Member of the Maharashtra Legislative Assembly
- Incumbent
- Assumed office 2009
- Preceded by: Constituency created
- Constituency: Malad West

Cabinet Minister Government of Maharashtra
- In office 30 December 2019 – 29 June 2022
- Governor: Bhagat Singh Koshyari
- Chief Minister: Uddhav Thackeray
- Ministry and Departments: Textiles; Fisheries Department; Ports Development;
- Deputy CM: Ajit Pawar
- Preceded by: Ram Shinde (Textiles Ministry) Anil Bonde (Fisheries Ministry) Devendra Fadnavis (Ports Development)

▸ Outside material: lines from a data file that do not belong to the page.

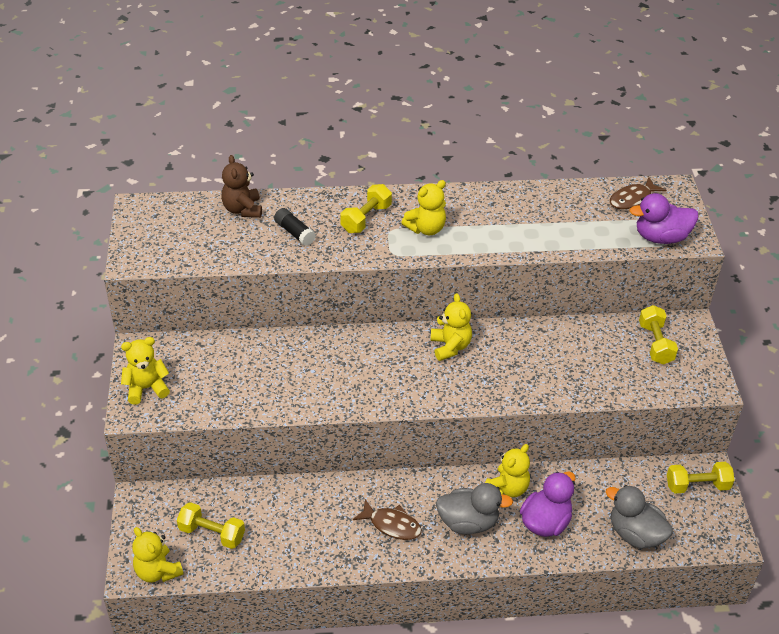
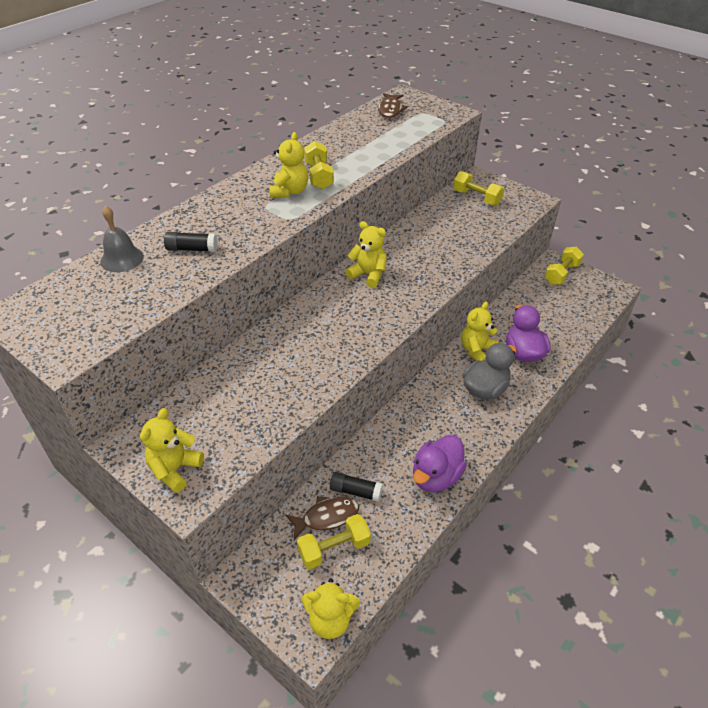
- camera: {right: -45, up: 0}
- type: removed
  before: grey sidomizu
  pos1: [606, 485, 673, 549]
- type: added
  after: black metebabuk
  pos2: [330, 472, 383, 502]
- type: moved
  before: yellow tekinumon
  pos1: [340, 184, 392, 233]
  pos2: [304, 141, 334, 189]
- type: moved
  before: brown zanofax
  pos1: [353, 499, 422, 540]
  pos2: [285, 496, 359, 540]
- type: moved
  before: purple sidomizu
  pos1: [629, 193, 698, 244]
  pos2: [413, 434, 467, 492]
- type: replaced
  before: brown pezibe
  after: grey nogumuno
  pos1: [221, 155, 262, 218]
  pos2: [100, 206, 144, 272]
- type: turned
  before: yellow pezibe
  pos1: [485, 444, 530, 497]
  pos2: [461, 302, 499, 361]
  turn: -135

Guardian minister of Mumbai City District Government of Maharashtra
- In office 9 January 2020 – 29 June 2022
- Constituency: Malad West

Personal details
- Born: 5 November 1972 (age 53) Mumbai, Maharashtra, India
- Party: Indian National Congress
- Spouse: Rizwana
- Alma mater: St. Anthony's High School (1986)
- Occupation: Politician
- Profession: Business, Social Worker
- Website: Official Website^{[dead link]}

= Aslam Shaikh =

Indian politician

Aslam Shaikh is an Indian politician from the Indian National Congress. He is serving as Member of the Maharashtra Legislative Assembly representing the Malad West Assembly Constituency in Mumbai, Maharashtra. He was serving as the Textile, Fisheries Department & Ports Development Minister in the former Maha Vikas Aghadi cabinet.

Corona Pandemic Work

Aslam Shaikh made significant contributions during the Corona pandemic as the guardian minister of Mumbai. His efforts were widely recognized for effectively managing the crisis and implementing measures to mitigate its impact on the city's residents.